* Supplied material
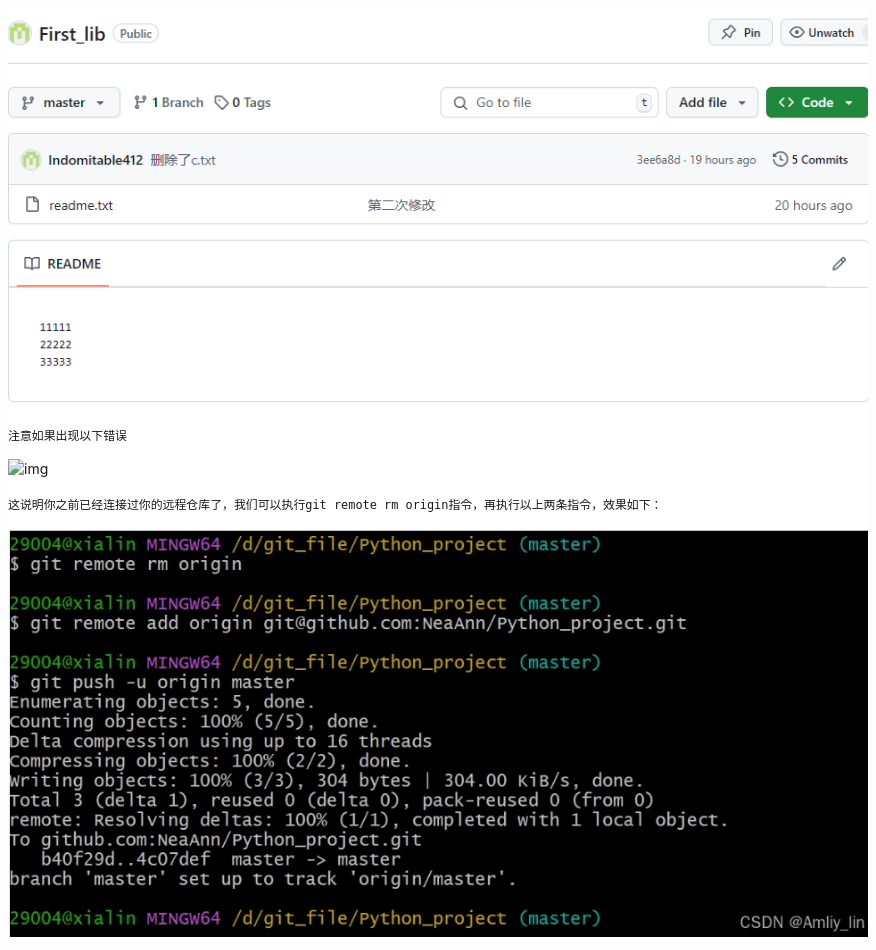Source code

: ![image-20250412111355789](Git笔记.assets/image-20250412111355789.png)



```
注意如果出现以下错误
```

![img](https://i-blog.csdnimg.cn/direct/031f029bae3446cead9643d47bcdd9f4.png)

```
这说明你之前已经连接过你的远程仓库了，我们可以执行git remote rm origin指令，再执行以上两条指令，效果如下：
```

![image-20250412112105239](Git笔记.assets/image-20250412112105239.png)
* * *
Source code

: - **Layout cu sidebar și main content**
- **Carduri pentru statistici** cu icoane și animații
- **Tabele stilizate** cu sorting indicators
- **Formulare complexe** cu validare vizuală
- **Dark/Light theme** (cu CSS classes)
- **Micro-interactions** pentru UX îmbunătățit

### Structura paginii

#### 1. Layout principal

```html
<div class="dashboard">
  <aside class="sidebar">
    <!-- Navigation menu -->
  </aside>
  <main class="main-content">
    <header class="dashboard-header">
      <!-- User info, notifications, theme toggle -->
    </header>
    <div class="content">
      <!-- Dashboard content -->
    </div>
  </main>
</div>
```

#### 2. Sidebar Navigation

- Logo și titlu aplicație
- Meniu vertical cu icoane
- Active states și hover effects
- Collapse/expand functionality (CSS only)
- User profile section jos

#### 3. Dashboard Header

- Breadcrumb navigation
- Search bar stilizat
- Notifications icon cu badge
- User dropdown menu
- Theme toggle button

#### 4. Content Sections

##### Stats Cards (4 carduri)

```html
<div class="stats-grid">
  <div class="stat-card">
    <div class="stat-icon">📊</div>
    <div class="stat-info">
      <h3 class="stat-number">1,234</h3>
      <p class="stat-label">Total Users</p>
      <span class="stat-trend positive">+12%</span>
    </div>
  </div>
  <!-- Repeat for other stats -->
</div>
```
--
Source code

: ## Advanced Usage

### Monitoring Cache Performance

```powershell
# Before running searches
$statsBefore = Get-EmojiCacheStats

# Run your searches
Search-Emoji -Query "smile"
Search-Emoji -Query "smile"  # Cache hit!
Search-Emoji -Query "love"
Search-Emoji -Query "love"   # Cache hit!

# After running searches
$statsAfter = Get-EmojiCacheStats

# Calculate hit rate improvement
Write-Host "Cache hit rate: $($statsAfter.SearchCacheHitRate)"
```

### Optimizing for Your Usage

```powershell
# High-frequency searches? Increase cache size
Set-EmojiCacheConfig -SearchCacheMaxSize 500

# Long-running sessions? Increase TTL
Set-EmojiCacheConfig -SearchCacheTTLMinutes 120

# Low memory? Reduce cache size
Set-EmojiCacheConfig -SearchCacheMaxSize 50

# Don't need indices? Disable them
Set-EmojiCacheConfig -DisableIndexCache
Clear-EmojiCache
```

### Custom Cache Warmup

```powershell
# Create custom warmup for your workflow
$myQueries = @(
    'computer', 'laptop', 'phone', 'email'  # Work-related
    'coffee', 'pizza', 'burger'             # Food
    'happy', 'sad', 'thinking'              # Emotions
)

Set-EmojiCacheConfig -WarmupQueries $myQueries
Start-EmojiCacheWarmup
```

* Work item
Which lines of the records above contain the word "smile"? Show each of them.

* Your response
Search-Emoji -Query "smile"
Search-Emoji -Query "smile"  # Cache hit!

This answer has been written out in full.